## SOURCE TEXT:
* start *

[FFmpeg-devel] [PATCH] updated LGPL AC-3 decoder

Fri May 4 06:46:25 CEST 2007

Michael Niedermayer wrote:
> Hi
> 
> On Thu, May 03, 2007 at 12:42:09AM -0400, Justin Ruggles wrote:
> 
>>Hi,
>>
>>First of all, I don't have the original emails for this thread, so I'm
>>starting a new thread with the same name...sorry.
>>
>>Here is an update of the AC-3 decoder patch.  I've included most of
>>Michael's suggestions.  Also, the downmixing is much simpler now.
>>
>>I think this should be ready for merging after another review.  A
>>codec-independent channel reordering and downmixing patch can always be
>>added later for more advanced mixing.  For now, the downmixing
>>functionality mirrors that of the liba52 and dca decoders.
> 
> [...]
> 
> 
>>+/** adjustments in dB gain */
>>+#define LEVEL_ZERO              (0.0000000000000000f)
>>+#define LEVEL_ONE               (1.0000000000000000f)
>>+#define LEVEL_MINUS_3DB         (0.7071067811865476f) /* sqrt(2)/2 */
>>+#define LEVEL_MINUS_4POINT5DB   (0.5946035575013605f)
>>+#define LEVEL_MINUS_6DB         (0.5000000000000000f)
>>+#define LEVEL_MINUS_9DB         (0.3548133892335755f)
> 
> 
> are you sure these are correct?
> 
> LEVEL_MINUS_xDB 2^(-x/6)
> matches all except LEVEL_MINUS_9DB

You're right.  I was forgetting that the decibel values are an
approximation.  The above value is correct for -9dB, but it's actually
supposed to be for about -9.0309 dB, which is sqrt(2)/4.  I'll change it
and add a comment as well.

> 
> [...]
> 
> 
>>+static inline float
>>+symmetric_dequant(int code, int levels)
>>+{
>>+    float m = (code - (levels >> 1)) << 1;
>>+    return (m / levels);
>>+}
> 
> 
> as level is always a constant this could be simplified to
> 
> return (code - (levels >> 1)) * (2.0/levels);
> 
> gcc should here be able to change levels >> 1 and 2.0/levels to
> constants

I almost get it...  Is it because the function is inlined and all the
function calls use constants for levels that gcc will be smart enough to
know to treat it this way?

* end *

## WORK INSTRUCTIONS:
1) According to the AC-3 decoder thread, the downmixing functionality currently mirrors that of which decoders?
2) Carry on the AC-3 decoder thread from its last sentence.

## DATASET ROWS:
* start *

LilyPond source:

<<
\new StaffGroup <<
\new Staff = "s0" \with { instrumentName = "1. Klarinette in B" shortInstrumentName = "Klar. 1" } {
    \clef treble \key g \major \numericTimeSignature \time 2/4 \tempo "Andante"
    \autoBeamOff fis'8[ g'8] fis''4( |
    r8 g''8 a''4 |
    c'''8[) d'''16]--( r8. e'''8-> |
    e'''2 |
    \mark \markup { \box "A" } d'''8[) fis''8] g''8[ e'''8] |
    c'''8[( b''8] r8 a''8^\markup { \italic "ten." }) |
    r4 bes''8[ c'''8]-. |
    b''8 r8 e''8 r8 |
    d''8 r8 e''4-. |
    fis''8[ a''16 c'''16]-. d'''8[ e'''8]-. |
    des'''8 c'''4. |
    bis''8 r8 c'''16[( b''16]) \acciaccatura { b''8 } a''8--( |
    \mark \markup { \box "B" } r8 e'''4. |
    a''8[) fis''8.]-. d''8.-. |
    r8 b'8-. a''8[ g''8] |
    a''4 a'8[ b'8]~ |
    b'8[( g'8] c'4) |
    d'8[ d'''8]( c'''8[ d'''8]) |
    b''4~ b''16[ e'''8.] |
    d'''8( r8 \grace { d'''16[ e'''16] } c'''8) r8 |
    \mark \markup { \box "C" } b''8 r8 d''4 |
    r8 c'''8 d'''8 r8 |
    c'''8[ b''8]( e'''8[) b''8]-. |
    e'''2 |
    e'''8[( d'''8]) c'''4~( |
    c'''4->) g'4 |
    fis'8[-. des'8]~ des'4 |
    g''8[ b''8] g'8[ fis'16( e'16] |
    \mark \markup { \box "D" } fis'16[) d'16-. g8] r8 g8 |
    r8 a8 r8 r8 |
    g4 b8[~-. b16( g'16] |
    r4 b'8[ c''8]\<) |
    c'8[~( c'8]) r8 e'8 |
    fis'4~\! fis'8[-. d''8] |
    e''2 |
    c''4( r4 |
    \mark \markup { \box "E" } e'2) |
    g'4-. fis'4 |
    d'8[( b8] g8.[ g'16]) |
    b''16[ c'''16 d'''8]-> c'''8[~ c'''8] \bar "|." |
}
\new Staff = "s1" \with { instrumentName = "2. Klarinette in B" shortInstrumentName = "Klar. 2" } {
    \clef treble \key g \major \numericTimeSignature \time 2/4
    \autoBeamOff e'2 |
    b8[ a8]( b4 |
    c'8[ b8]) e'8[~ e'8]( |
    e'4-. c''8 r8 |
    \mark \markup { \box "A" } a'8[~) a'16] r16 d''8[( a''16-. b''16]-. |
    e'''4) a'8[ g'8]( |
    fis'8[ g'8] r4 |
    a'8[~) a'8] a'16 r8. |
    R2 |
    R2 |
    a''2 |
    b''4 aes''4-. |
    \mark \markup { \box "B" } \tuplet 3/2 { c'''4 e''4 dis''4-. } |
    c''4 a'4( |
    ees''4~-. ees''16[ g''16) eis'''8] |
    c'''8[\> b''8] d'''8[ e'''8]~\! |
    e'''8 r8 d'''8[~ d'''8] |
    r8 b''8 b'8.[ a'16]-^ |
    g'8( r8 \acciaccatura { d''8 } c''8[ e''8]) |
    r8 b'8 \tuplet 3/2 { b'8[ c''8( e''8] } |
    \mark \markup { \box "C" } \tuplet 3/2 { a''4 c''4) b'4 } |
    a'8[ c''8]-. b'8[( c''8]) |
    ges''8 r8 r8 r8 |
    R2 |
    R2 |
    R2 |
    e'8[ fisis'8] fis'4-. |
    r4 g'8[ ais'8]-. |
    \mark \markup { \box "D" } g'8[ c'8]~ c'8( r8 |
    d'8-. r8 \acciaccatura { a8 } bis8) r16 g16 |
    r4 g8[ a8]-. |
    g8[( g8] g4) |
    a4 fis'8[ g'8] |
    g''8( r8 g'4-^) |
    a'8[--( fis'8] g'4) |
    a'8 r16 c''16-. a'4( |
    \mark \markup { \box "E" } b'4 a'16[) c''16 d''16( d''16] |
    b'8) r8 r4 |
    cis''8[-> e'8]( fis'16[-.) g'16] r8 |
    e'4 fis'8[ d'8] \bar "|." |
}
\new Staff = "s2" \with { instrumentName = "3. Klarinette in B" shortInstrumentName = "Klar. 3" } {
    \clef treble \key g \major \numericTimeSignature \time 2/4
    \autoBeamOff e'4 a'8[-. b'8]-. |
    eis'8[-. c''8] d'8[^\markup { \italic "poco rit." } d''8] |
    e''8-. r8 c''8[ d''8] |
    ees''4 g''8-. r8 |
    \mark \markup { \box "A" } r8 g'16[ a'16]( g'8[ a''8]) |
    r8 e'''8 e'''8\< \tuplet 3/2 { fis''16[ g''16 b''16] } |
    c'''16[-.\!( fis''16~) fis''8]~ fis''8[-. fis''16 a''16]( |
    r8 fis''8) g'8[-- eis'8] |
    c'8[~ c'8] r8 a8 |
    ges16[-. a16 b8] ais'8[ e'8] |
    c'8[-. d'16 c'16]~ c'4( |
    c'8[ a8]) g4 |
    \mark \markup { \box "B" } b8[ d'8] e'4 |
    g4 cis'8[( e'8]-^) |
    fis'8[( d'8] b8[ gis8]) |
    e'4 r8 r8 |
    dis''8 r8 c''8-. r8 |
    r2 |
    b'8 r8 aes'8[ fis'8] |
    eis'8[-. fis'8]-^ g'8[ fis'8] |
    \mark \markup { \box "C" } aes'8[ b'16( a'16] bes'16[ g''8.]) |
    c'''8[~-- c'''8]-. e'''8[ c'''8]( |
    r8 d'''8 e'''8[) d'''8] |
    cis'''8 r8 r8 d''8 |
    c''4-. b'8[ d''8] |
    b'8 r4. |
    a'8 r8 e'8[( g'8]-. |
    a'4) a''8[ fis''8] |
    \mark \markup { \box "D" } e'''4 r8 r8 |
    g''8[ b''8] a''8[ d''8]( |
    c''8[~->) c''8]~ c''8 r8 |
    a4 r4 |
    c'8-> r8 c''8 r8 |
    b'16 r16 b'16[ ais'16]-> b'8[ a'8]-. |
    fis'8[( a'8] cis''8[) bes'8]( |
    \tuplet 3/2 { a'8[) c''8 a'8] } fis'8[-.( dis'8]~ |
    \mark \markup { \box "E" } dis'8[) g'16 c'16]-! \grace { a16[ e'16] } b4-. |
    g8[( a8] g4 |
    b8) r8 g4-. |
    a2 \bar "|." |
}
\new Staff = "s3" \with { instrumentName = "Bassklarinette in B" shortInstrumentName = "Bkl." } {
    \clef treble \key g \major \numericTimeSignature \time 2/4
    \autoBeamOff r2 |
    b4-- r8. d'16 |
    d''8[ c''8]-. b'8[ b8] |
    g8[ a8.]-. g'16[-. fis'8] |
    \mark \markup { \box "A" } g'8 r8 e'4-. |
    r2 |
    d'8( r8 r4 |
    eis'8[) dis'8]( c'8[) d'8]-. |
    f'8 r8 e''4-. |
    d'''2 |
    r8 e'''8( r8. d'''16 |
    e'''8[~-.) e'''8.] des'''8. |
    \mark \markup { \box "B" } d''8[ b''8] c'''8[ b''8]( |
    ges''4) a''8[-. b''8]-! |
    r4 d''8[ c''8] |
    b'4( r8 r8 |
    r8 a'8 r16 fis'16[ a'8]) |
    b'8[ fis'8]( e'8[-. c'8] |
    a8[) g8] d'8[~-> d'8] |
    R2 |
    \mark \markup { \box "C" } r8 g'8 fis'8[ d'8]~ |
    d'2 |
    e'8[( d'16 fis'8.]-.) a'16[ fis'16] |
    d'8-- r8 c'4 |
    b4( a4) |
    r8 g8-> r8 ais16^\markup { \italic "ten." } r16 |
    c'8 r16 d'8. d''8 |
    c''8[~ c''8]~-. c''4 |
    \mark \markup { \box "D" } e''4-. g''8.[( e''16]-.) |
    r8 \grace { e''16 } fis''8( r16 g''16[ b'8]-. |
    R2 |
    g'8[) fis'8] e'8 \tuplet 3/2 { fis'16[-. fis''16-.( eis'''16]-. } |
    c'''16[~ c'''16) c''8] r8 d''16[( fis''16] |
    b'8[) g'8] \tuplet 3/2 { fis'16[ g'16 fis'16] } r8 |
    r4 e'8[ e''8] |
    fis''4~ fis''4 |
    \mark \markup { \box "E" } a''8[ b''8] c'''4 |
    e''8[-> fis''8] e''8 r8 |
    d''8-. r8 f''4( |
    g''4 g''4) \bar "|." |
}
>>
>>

* end *

## RESULTS IN ORDER:
1) The liba52 and dca decoders.

2)
I can also create tables for the bap=3 and bap=5 dequantization so that
this function will only need to be called during initialization.

> 
> 
>>+
>>+static void ac3_decoder_tables_init(void)
>>+{
>>+    int i;
>>+
>>+    /* generate mantissa tables */
>>+    for(i=0; i<32; i++) {
>>+        b1_mantissas[i][0] = symmetric_dequant( i / 9     , 3);
>>+        b1_mantissas[i][1] = symmetric_dequant((i % 9) / 3, 3);
>>+        b1_mantissas[i][2] = symmetric_dequant((i % 9) % 3, 3);
>>+    }
>>+    for(i=0; i<128; i++) {
>>+        b2_mantissas[i][0] = symmetric_dequant( i / 25     , 5);
>>+        b2_mantissas[i][1] = symmetric_dequant((i % 25) / 5, 5);
>>+        b2_mantissas[i][2] = symmetric_dequant((i % 25) % 5, 5);
>>+    }
>>+    for(i=0; i<128; i++) {
>>+        b4_mantissas[i][0] = symmetric_dequant(i / 11, 11);
>>+        b4_mantissas[i][1] = symmetric_dequant(i % 11, 11);
>>+    }
>>+
>>+    /* generate dynamic range table */
>>+    for(i=0; i<256; i++) {
>>+        int v = i >> 5;
>>+        if(v > 3) v -= 7;
>>+        else v++;
>>+        dynrng_tbl[i] = powf(2.0f, v);
>>+        v = (i & 0x1F) | 0x20;
>>+        dynrng_tbl[i] *= v / 64.0f;
>>+    }
>>+
>>+    /* generate scale factors */
>>+    for(i=0; i<25; i++)
>>+        scale_factors[i] = pow(2.0, -i);
>>+
>>+    /* generate exponent tables */
>>+    for(i=0; i<128; i++) {
>>+        exp_ungroup_tbl[i][0] =  i / 25;
>>+        exp_ungroup_tbl[i][1] = (i % 25) / 5;
>>+        exp_ungroup_tbl[i][2] = (i % 25) % 5;
>>+    }
> 
> 
> all the loops with 128 iteratons could be merged though iam unsure if this
> would be a good idea, maybe its clearer if its left as it is

It's just in the init function, so it's not speed-critical.  But I could
maybe merge the 2 mantissa table loops and add comments indicating the
bap=2 vs. bap=4 table.  I think the exponents table should be separate
though.

> 
> [...]
> 
>>+/**
>>+ * Parses the 'sync info' and 'bit stream info' from the AC-3 bitstream.
>>+ * GetBitContext within AC3DecodeContext must point to start of the
>>+ * synchronized AC-3 bitstream.
>>+ */
>>+static int parse_header(AC3DecodeContext *ctx)
>>+{
>>+    AC3HeaderInfo hdr;
>>+    GetBitContext *gb = &ctx->gb;
>>+    int err, i;
>>+    float cmix, smix, smix1r;
>>+
>>+    err = ff_ac3_parse_header(gb->buffer, &hdr);
>>+    if(err)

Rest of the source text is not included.